- Film poster
- Directed by: Basel Owies
- Written by: Max Enscoe
- Produced by: Travis Knox
- Starring: Scott Glenn; Chris Coy; Kristen Hager; Stephen Tobolowsky; Max Arciniega; Olivia Taylor Dudley; Lydia Hearst; Tim Dezam; Valorie Hubbard; Thomas Calabro;
- Cinematography: Allen Liu
- Edited by: Nader Owies Greg Thompson
- Music by: Freddy Sheinfeld
- Production company: Chapman Filmed Entertainment
- Distributed by: Arc Entertainment
- Release dates: October 3, 2014 (Busan); March 27, 2015 (United States);
- Running time: 90 minutes 95 minutes
- Country: United States
- Language: English

= The Barber (2014 film) =

The Barber is a 2014 American thriller film directed by Basel Owies and starring Scott Glenn.
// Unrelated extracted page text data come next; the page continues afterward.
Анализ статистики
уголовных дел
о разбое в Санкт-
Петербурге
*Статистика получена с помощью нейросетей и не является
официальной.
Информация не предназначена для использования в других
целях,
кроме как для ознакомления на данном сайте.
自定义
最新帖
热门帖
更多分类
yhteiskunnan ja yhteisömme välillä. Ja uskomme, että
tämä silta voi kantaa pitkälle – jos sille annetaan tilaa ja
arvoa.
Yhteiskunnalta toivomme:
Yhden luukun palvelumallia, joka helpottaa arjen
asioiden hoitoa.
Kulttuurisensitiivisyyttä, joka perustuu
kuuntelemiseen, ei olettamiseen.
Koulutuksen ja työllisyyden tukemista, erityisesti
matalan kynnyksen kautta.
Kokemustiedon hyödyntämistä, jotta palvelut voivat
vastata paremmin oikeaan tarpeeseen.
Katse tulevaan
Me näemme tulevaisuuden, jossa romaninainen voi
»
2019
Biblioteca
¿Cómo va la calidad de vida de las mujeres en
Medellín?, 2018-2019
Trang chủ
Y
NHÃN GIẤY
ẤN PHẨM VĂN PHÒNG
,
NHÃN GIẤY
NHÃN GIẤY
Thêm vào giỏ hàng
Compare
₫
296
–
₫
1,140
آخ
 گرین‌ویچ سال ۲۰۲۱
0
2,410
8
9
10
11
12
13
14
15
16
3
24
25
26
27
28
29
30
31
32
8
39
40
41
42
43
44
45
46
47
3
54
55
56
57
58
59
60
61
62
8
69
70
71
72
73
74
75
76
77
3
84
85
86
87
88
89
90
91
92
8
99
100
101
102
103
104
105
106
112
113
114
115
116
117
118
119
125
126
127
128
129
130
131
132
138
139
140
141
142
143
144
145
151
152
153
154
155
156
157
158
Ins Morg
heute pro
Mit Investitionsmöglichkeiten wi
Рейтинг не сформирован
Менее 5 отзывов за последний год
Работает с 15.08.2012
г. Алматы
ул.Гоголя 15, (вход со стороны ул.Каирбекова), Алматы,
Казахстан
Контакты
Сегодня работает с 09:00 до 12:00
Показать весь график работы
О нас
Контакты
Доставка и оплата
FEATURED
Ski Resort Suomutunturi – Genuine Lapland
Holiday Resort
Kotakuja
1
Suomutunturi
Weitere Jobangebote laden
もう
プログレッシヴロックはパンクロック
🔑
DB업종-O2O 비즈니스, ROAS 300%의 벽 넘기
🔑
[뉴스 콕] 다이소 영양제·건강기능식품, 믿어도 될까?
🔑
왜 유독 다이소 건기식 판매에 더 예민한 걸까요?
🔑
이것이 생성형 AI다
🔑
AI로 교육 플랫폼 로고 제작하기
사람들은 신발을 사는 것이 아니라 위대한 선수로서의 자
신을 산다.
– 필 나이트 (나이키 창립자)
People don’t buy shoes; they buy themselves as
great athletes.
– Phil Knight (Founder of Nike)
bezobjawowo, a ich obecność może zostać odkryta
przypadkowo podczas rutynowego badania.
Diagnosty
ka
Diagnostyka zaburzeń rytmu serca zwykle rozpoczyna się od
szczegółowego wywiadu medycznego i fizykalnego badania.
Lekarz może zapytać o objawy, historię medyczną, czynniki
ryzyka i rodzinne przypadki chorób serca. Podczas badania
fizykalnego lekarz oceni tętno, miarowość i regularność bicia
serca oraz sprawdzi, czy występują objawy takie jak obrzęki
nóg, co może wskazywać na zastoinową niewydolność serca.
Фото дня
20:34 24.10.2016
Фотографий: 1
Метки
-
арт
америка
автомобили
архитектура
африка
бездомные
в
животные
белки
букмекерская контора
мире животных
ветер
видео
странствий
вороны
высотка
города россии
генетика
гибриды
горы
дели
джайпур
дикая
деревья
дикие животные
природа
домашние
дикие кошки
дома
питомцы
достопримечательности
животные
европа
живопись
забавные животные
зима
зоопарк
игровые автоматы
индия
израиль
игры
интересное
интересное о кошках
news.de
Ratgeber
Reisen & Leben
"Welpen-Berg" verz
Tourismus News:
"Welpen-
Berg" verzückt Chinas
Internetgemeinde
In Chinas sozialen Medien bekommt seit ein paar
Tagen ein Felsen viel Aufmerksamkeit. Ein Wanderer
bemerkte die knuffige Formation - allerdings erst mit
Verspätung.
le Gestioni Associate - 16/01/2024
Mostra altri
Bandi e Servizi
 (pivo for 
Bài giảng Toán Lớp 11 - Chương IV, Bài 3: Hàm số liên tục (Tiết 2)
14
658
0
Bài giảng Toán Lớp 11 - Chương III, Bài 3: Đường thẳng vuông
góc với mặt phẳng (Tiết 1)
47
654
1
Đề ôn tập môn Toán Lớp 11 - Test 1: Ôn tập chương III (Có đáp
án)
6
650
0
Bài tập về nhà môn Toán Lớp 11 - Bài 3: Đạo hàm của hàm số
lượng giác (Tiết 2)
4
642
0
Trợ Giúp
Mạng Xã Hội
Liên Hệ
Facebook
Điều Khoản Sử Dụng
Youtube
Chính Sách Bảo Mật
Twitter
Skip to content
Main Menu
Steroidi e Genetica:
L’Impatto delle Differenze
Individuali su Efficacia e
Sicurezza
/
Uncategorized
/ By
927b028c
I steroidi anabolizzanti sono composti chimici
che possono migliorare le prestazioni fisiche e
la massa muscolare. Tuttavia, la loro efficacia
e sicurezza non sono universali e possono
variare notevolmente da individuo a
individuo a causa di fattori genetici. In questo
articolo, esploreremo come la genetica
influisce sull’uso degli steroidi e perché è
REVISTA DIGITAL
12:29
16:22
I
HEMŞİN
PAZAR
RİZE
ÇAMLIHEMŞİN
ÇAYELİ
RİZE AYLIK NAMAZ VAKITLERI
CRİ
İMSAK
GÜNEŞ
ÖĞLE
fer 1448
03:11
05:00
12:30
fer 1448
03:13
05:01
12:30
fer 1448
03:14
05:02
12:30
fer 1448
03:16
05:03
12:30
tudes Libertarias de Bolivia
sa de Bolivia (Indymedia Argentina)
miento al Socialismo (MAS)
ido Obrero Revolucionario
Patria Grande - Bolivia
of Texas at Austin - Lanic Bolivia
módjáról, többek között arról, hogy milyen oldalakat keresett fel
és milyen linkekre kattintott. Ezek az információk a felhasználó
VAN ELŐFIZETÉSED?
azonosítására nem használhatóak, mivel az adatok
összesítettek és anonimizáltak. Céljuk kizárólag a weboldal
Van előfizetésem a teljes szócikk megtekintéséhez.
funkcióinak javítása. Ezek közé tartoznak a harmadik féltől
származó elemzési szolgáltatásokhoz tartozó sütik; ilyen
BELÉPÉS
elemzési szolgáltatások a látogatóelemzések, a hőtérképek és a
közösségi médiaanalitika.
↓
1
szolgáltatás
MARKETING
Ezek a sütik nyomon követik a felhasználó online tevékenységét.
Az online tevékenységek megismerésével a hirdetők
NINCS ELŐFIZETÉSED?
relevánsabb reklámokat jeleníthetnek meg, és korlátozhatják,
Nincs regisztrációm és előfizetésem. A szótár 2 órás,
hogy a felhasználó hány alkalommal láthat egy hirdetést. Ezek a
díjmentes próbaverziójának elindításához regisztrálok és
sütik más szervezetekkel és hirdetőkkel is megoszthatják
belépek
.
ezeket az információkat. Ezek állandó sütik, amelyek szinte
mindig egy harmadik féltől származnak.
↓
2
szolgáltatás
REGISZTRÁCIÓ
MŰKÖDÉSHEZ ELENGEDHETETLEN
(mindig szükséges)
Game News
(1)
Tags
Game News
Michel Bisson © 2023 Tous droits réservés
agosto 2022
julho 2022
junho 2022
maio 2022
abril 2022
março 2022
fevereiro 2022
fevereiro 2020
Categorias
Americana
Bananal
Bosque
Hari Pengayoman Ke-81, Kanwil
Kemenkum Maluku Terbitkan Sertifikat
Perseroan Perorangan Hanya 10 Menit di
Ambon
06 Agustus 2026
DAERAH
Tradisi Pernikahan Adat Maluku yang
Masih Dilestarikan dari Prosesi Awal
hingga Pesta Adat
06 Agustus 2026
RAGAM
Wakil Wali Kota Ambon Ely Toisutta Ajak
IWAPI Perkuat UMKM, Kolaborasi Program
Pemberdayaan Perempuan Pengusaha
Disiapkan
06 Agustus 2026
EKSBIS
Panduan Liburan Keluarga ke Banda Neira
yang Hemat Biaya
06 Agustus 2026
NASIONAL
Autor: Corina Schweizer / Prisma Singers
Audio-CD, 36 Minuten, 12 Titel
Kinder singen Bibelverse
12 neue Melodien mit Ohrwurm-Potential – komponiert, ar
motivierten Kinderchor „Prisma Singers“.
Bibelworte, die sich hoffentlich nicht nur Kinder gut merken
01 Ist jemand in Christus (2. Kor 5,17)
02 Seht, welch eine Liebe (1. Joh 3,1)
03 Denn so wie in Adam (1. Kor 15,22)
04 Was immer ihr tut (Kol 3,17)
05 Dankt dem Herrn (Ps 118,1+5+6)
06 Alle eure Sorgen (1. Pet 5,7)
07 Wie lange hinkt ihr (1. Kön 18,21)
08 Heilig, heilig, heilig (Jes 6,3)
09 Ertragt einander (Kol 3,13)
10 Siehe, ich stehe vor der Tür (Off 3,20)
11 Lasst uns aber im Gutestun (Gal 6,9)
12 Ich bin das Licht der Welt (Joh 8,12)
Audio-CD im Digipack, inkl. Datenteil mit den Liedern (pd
It is Owies's feature directorial debut.

==Cast==
- Scott Glenn as Eugene Van Wingerdt / Francis Allen Visser
- Chris Coy as John McCormack
- Kristen Hager as Audrey Bennett
- Stephen Tobolowsky as Chief Gary Hardaway
- Max Arciniega as Luis Ramirez
- Olivia Taylor Dudley as Kelli
- Lydia Hearst as Melissa
- Tim Dezam as Capt. Phil Baroni
- Valorie Hubbard as Grace
- Thomas Calabro as Thomas McCormack

==Release==
The film premiered at the Busan International Film Festival on October 3, 2014. It was then released in limited theaters and on VOD on March 27, 2015.

==Reception==
The film has a 20% rating on Rotten Tomatoes. Oktay Ege Kozak of IndieWire graded the film a D. Tirdad Derakhshani of The Philadelphia Inquirer awarded the film two and a half stars out of four.

Dennis Harvey of Variety gave the film a negative review and wrote "An apparent serial-killer-wannabe tracks down his would-be mentor in this underwhelming thriller."